### AUFGABE A
Schreiben Sie aus dem Text über kompakte Kühlsysteme alles von „Vorteile und Lösungen“ bis hinunter zu „3Helium-Dichtheit geeignet sind.“ wortgetreu ab.
### AUFGABE B
Setzen Sie den Text über kompakte Kühlsysteme für den Millikelvin-Bereich im Anschluss an seinen letzten Satz fort.

### AUSGEWÄHLTER TEXTAUSZUG
====

Vorteile und Lösungen

Mit den Vorhabensergebnissen können wie beabsichtigt kompakte Kühlsysteme für Temperaturen bis in den Millikelvin-Bereich angeboten werden, welche sowohl durch ihren modularen Aufbau als auch durch den einfachen und schnellen Zugang zum Probenraum signifikante Vorteile gegenüber konventionellen Systemen bieten. Dafür wurden umfangreiche Berechnungsmodelle und Zeichnungssätze erstellt. Zudem konnten vorhandene Testeinrichtungen so umgebaut werden, dass sie für die besonders hohen Anforderungen bezüglich der 3Helium-Dichtheit geeignet sind.
Die durchgeführten experimentellen Untersuchungen einschließlich der Modifizierungen im Rahmen der Optimierungsarbeiten sowie die Umsetzung der Ergebnisse in die umfangreiche Konstruktion modularer und skalierbarer Kühlsysteme stellen die technisch-technologische Basis für spezielle, auf Kundenwünsche zugeschnittene Weiterentwicklungen dar. Mit dem Bau eines ersten angepassten 3Helium-Systems für Neutronenstreu-Experimente erfolgt derzeit ein erster wichtiger Schritt zur Vermarktung der Vorhabensergebnisse; der gewählte Ansatz zur Entwicklung kompakter und modularer Kühlsysteme hat dabei seine Tragfähigkeit bewiesen.

====

### BEREITGESTELLTE DATEN

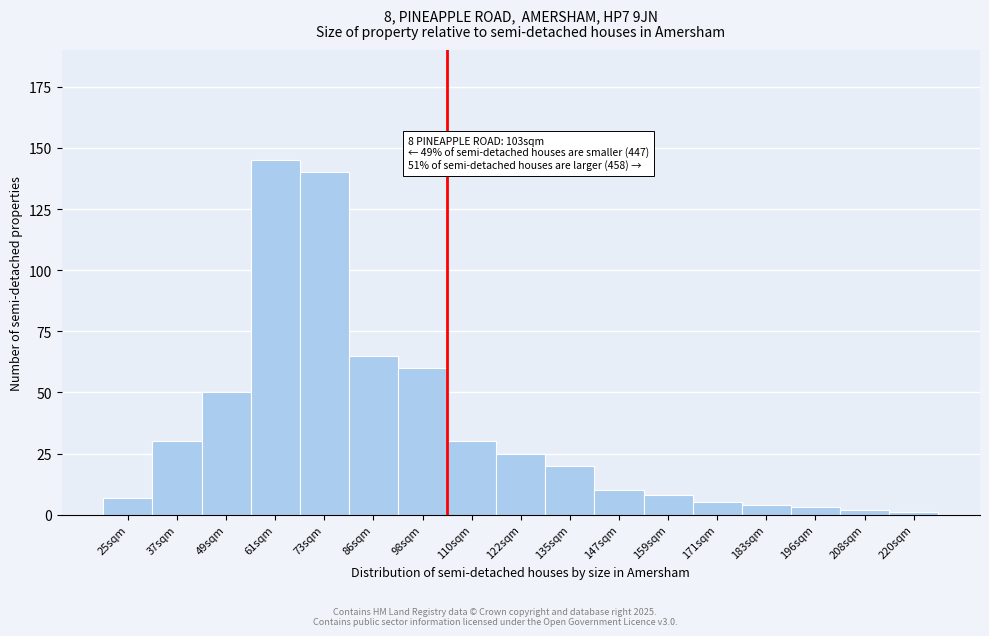

Reading left to right, list all the values displayed in this chart.

25sqm=7	37sqm=30	49sqm=50	61sqm=145	73sqm=140	86sqm=65	98sqm=60	110sqm=30	122sqm=25	135sqm=20	147sqm=10	159sqm=8	171sqm=5	183sqm=4	196sqm=3	208sqm=2	220sqm=1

====

### ANTWORT A
Vorteile und Lösungen

Mit den Vorhabensergebnissen können wie beabsichtigt kompakte Kühlsysteme für Temperaturen bis in den Millikelvin-Bereich angeboten werden, welche sowohl durch ihren modularen Aufbau als auch durch den einfachen und schnellen Zugang zum Probenraum signifikante Vorteile gegenüber konventionellen Systemen bieten. Dafür wurden umfangreiche Berechnungsmodelle und Zeichnungssätze erstellt. Zudem konnten vorhandene Testeinrichtungen so umgebaut werden, dass sie für die besonders hohen Anforderungen bezüglich der 3Helium-Dichtheit geeignet sind.

### ANTWORT B
Der Kundennutzen und die verbesserten Eigenschaften entstehen durch die vorteilhaften Merkmale, welche der Projektidee zugrunde liegen und die im betreffenden Abschnitt dieser Präsentation erläutert sind. Weiterer Gewinn wird aus der erfolgreichen Entwicklung spezieller Komponenten wie kryogene Wärmeschalter und einem erweiterten Testangebot unter besonders hohen Anforderungen entstehen.

Zielgruppe und Zielmarkt

Der primäre Bedarf an kompakten modularen Kühlsystemen besteht bisher in verschiedenartigen Forschungseinrichtungen weltweit. Schwerpunkte bilden dabei neben Untersuchungen grundlegender Phänomene wie Quanteneffekte, Entwicklungen in den Bereichen der kryogenen Detektoren und der kryogenen Elektronik. Für diese Gebiete sind in den kommenden Jahren entscheidende Schritte hin zu wirtschaftlichen Anwendungen zu erwarten, woraus auch eine wesentliche Verbreiterung des Zielmarktes abzuleiten ist. Neben diesem Hauptziel ist ein weiterer interessanter Kundenkreis im Gebiet spezieller Lösungen für Großforschungszentren und ähnliche Einrichtungen zu nennen, welcher sich zwar durch kleinere abzusetzende Stückzahlen, aber auch durch sehr aufwändige und hochwertige Systeme auszeichnet.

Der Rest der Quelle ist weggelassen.